A couple of years ago we found out that our apartment complex was requiring us to have cable, at a cool $45 a month. We weren’t pleased. (Well, I was a little pleased not to have to go to sports bars during football season.) As a result, we have HBO. Which normally we’re not thrilled about, and on the rare occasion we channel-surf, we’ve always got the thumb on the button when we hit channel 7.

A couple of weeks ago, though, we got a nice surprise. I had been hearing about the miniseries John Adams, based on David McCullough’s bestselling biography of one of the least-known Founding Fathers. It occurred to me on one of those rare channel-surfing occasions that this was on HBO, and we have HBO. For a history dork like me, this was very good news. We began watching the miniseries (I think we picked up in the middle of episode 3), and I got the book from the library.

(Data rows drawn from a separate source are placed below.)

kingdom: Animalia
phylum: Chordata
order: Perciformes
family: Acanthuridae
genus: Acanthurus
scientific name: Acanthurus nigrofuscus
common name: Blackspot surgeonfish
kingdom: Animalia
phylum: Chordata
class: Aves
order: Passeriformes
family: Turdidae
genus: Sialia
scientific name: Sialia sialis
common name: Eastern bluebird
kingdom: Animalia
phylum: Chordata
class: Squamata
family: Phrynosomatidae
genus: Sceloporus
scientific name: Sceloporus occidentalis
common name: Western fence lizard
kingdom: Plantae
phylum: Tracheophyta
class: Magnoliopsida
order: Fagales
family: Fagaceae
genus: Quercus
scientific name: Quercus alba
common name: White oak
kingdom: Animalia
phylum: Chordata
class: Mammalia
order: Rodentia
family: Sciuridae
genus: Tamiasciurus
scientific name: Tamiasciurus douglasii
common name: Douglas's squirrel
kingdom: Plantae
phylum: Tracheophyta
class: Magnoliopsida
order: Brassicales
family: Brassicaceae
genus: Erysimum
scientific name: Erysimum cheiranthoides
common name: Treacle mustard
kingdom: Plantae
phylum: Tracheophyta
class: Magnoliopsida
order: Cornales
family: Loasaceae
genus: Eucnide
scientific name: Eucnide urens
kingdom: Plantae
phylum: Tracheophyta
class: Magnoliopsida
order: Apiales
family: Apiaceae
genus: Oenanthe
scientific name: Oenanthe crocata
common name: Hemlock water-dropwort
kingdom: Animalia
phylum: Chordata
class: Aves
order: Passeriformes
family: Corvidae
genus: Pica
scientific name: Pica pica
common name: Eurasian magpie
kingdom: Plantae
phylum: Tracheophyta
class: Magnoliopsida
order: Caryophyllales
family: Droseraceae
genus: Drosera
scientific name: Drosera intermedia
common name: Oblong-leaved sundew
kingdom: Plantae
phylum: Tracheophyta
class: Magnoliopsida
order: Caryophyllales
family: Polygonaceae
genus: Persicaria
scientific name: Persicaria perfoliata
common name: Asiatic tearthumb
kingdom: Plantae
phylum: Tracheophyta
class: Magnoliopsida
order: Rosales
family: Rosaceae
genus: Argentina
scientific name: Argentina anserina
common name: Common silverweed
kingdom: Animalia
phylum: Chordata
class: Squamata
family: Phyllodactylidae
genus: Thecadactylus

I can’t say enough good things about the book, which I haven’t finished yet, or the miniseries, which ended last night. McCullough’s writing is great, and the movie does a great job of getting you into the world of the American Revolution. It’s very cool to see George Washington and Thomas Jefferson come alive, and Paul Giamatti (as Adams) and Laura Linney (as Abigail) are fantastic.

I think one of the reasons I’m really liking learning about Adams is that I identify with him– in good ways and bad. He was fiercely opinionated, which can make you passionate and convicted (Adams’ resolve was probably the only reason the Declaration of Independence happened when it did), but also vain and controlling. He talked and thought and wrote a lot, and he always envied men like Washington who had more self-control.

But one of my biggest takeaways from the series was just to be thankful for men like Adams. It sounds very cliché to talk about the sacrifices they made, but seriously, Adams was away from Abigail and their children for months at a time during the Revolution. He took assignments he didn’t want, like brokering a treaty with the French. As president, he threw away his popularity (and chances for reelection) by steering a neutral course in the conflict between France and Great Britain, knowing the young republic couldn’t survive another war. He did all this because he was convinced of the rightness of the American cause, and because he loved his country. And of course, all American citizens (and many others) are reaping the benefits of his resolve today.

So if you have HBO, by choice or otherwise, check out these reruns (you know how HBO is). The DVD’s are preselling on Amazon too, and the book is definitely worth the time.